§ **Required action 1**
In the article on Google search rankings, how long has the letter writer owned the natural stone business?
§ **Required action 2**
Pick up the article on Google search rankings after its final sentence and extend it.

§ **Excerpted passage**
========================================
Goosing Google Search Rankings
Jena Houman has a question that's surely of interest to many business owners hoping to generate sales via the Web:
My husband and I have owned a natural stone business for 20 years. The majority of our new customers come to us through referrals and word of mouth. However, I would like to put some effort into getting more business through search engines. I talked to a consultant once and was told that they would write our Web site in the same language as Google's and that this would bring our page [higher rankings] in Google search. Is this true? Also, I was told that if we incorporate [related] articles, it would increase the probability of our Web site coming up first in searches. Do you think that is a good idea?
This is a very tricky business. PageRank, the mathematical approach Google (GOOG) uses to rank search results, is very well documented, and there are many tricks that can be used to boost a site's ranking. Google has made a number of tweaks over the years in a constant struggle with people who want to game the system, and these modifications are a tightly held secret.
========================================
§ **Recorded data**
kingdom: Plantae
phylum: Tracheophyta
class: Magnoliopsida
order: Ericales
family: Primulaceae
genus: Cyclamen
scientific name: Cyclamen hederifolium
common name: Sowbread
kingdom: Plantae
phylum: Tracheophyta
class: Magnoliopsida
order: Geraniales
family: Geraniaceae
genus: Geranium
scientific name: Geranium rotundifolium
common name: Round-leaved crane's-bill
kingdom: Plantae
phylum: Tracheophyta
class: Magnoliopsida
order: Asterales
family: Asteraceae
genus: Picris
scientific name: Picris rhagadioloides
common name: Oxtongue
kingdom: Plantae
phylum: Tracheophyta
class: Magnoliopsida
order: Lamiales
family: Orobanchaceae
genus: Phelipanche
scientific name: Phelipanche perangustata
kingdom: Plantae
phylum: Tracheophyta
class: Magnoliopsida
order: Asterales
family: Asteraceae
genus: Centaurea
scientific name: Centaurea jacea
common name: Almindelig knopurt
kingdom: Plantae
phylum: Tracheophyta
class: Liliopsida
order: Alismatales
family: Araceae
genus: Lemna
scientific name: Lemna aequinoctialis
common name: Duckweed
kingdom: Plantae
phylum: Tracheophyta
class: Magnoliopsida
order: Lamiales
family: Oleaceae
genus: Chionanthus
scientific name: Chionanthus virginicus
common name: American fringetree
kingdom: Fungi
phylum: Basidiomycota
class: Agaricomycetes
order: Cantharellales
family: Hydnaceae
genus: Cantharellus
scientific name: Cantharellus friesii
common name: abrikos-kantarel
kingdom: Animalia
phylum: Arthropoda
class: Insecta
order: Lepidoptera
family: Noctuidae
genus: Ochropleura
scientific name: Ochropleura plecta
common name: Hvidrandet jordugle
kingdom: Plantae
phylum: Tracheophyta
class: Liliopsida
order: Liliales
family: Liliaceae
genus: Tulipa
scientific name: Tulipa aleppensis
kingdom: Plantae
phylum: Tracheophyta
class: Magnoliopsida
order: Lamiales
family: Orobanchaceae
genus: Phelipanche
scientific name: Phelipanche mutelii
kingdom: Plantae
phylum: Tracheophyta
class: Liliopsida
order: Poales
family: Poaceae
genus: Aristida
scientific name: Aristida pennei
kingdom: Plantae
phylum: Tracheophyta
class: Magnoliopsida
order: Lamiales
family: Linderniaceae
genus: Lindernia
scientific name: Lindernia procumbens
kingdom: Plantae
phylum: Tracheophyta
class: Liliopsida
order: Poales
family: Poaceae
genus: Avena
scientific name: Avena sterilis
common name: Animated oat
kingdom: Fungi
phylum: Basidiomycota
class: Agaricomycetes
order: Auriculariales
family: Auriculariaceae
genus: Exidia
========================================
§ **Written answer 1**
20 years.

§ **Written answer 2**
The idea of writing your Web site "in the same language as Google's" is either nonsense or completely trivial. The Web has a common language, called hypertext markup language, or HTML, and all pages are constructed in it.
The concept of adding links to your page is more reasonable. Links from your page to other sites and, more important, links from other sites to yours, are major determinants of PageRank scores. You can improve your standing through a judicious use of links to other, closely related sites, and by encouraging other related sites to link to yours.
There is an art to improving your site's ranking in search results—in industry parlance, search engine optimization (SEO)—and there are many consultants who can help you with it. Unfortunately, the field is also full of scam artists. I am not in a position to recommend SEO consultants, but I would suggest that you talk to other small-business people who have used such services and try to get one-on-one recommendations.
By the way, for anyone who wants to delve deeply into just how Google's PageRank works, I recommend Google's PageRank and Beyond: The Science of Search Engine Rankings by Amy Langville and Carl Meyer (Princeton University Press, $35). Some knowledge of linear algebra is required; the book includes a good appendix introducing the math, but if you are not familiar with the concept of an eigenvector, you're going to get lost pretty fast.